Friday, October 8, 2010

Don Caballero - "Haven't Lived Afro-Pop"

Haven't Lived Afro Pop

The first post here can't not be a Don Caballero song.  I guess that's mostly because the blog itself is named for a (not quite as good) track from a (not quite as good) album.  It's also because Don Cab has consistently been my favorite band that's not already other people's favorite band, and the album this track is from seems to me to be their best.  

I first heard Don Caballero at a friend's house the night I graduated from high school.  It took a few months to fully come around to how different it was from what a high school kid thinks rock music is supposed to be (just not having vocals seemed experimental at the time), but by my first couple years of college I was obsessed with 2 and What Burns Never Returns (their first one, For Respect, is pretty forgettable, directly attributable, I've always assumed, to Ian Williams not having yet dominated the songwriting).  The music seemed impossibly dense for a standard line-up rock band, and it was repetitive just up to the point of ridiculousness, but also constantly in motion.  I hadn't yet heard Steve Reich et al, and so the classical minimalist move of mechanical repetition with subtle variation was brand new to me.  Nor had I started liking the drumming of Bill Bruford or the various other prog drummers Damon Che draws on so heavily.  What I had heard was a lot of other late '90s math rock bands, and the music of Don Cab seemed so much more purposeful than its contemporaries.  It's complexity was confident, and the dense patterns created by the guitar and bass were playful and fun in a way, say, June of 44 could never be.  The opening beat of "Slice Where You Live Like Pie" sounds like you could rap over it, while the guitar entrance sounds like an arpeggiator malfunctioning.

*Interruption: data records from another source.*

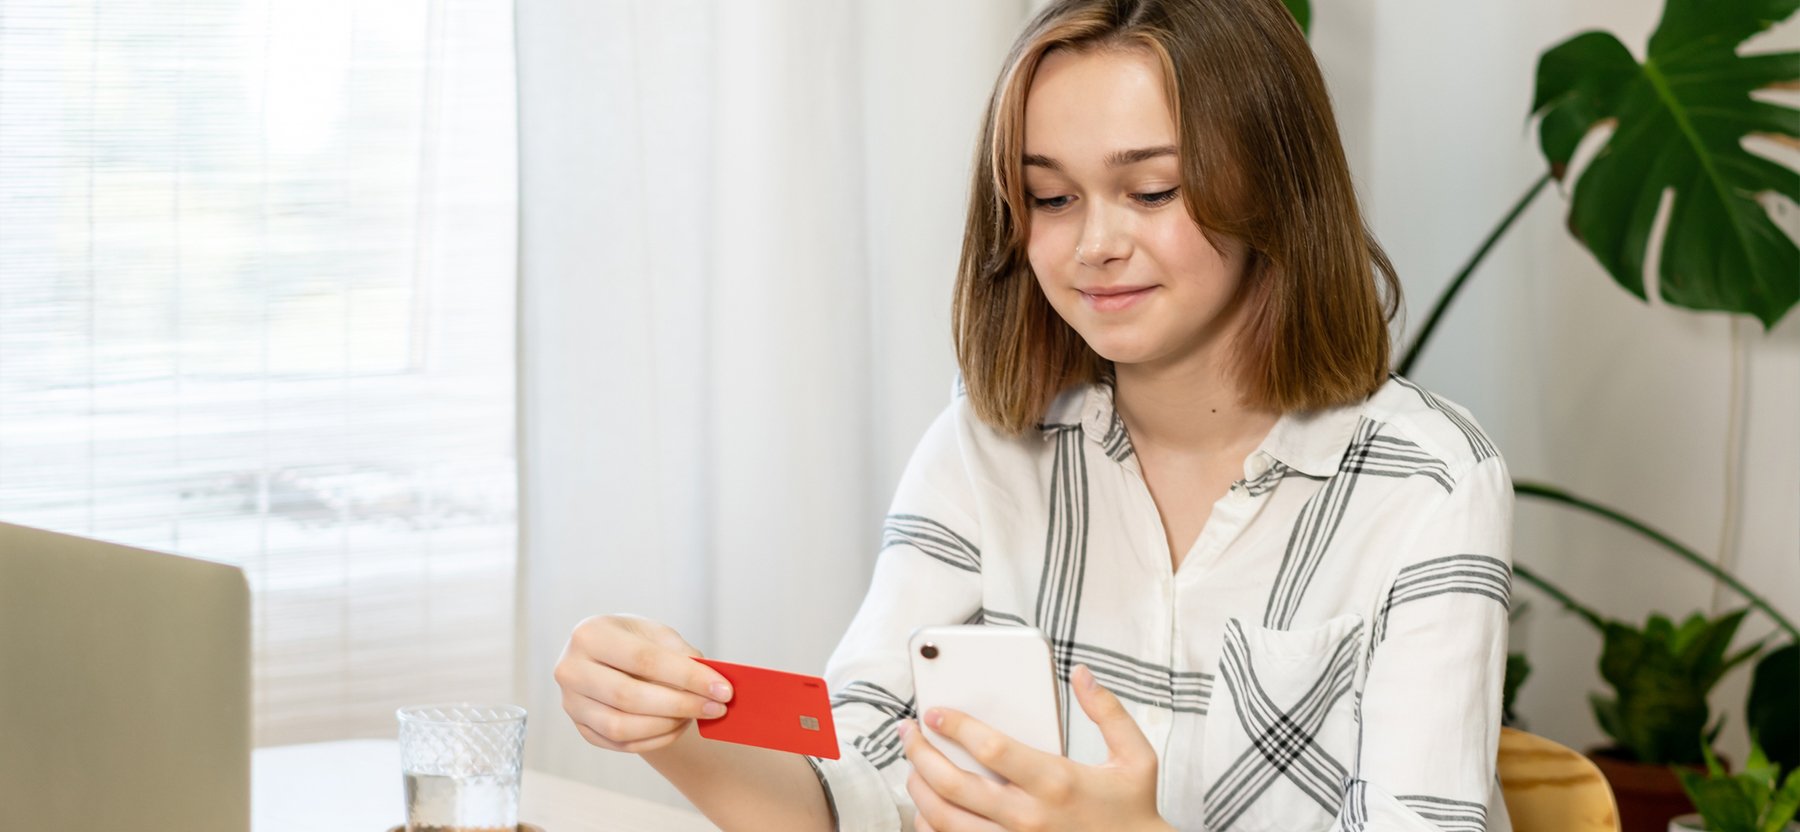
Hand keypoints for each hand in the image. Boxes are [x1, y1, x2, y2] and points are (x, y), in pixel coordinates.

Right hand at [553, 613, 732, 753]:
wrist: (607, 658)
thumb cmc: (635, 642)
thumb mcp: (656, 634)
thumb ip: (681, 654)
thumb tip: (710, 682)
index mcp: (589, 635)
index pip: (644, 660)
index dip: (687, 677)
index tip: (723, 689)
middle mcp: (571, 670)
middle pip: (629, 697)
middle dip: (681, 705)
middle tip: (717, 708)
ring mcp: (571, 703)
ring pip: (622, 727)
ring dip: (667, 725)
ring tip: (696, 716)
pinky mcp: (582, 728)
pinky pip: (622, 745)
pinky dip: (656, 739)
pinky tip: (678, 727)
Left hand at [898, 664, 1172, 831]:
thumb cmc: (1133, 810)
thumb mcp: (1135, 757)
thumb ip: (1109, 712)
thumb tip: (1082, 674)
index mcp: (1057, 782)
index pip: (992, 750)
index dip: (956, 727)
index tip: (934, 712)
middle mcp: (1029, 817)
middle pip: (955, 786)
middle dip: (921, 755)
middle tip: (908, 734)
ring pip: (946, 820)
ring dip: (920, 791)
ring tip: (913, 768)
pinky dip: (932, 826)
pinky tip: (927, 808)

And, then, there I was, nineteen, having seen Don Cab a couple times that year, thinking this is pretty much my favorite band that's not the Beatles or Fugazi and these dudes drop American Don.  At this point Ian Williams had muscled the other guitar player out of the band and had taken over all composing with the help of his various looping pedals and a new bass player who was happy to assert no personality on his instrument.  He has also somehow managed to talk Damon Che into chilling out and submitting his drumming to the music more than ever before.  (After a hostile break up, Che would start a Don Cab cover band with him as the drummer and go tour for several years claiming to still be the band.  I saw it.  It was okay).  On this track, Williams's loop-generated compositional style is realized more fully than anywhere else.   For the first four minutes it's all short tight melodic phrases layered on top of each other, coming fairly evenly, every four or eight bars.  The guitar and bass are clean-toned (as throughout the album) and we're mostly in a joyful D-major.  The song title, which I've always assumed should be seen vis-a-vis the idea of "living the blues,"* refers to the afropop guitar lines that Williams draws on so heavily here, not as homage or pastiche, but as faithless inspiration -- though I would only more fully hear that years later when I started listening to highlife and soukous, etc.  Then at 4:02 that ass-kicking bass line comes in, the tangle of guitar patterns has its last minute of glory, and at 5:24 we get a demonstration of how a such a tangle is constructed.  At 6:53, Che is cut loose to drum like he did back in the day.  His crazy long fills rule, of course, but in a way that can't touch the beauty of the rock-minimalist masterpiece that they conclude.

*My high school music teacher said to the jazz band when we complained about having to be at school at 7am to practice: "You've gotta live the blues to play the blues."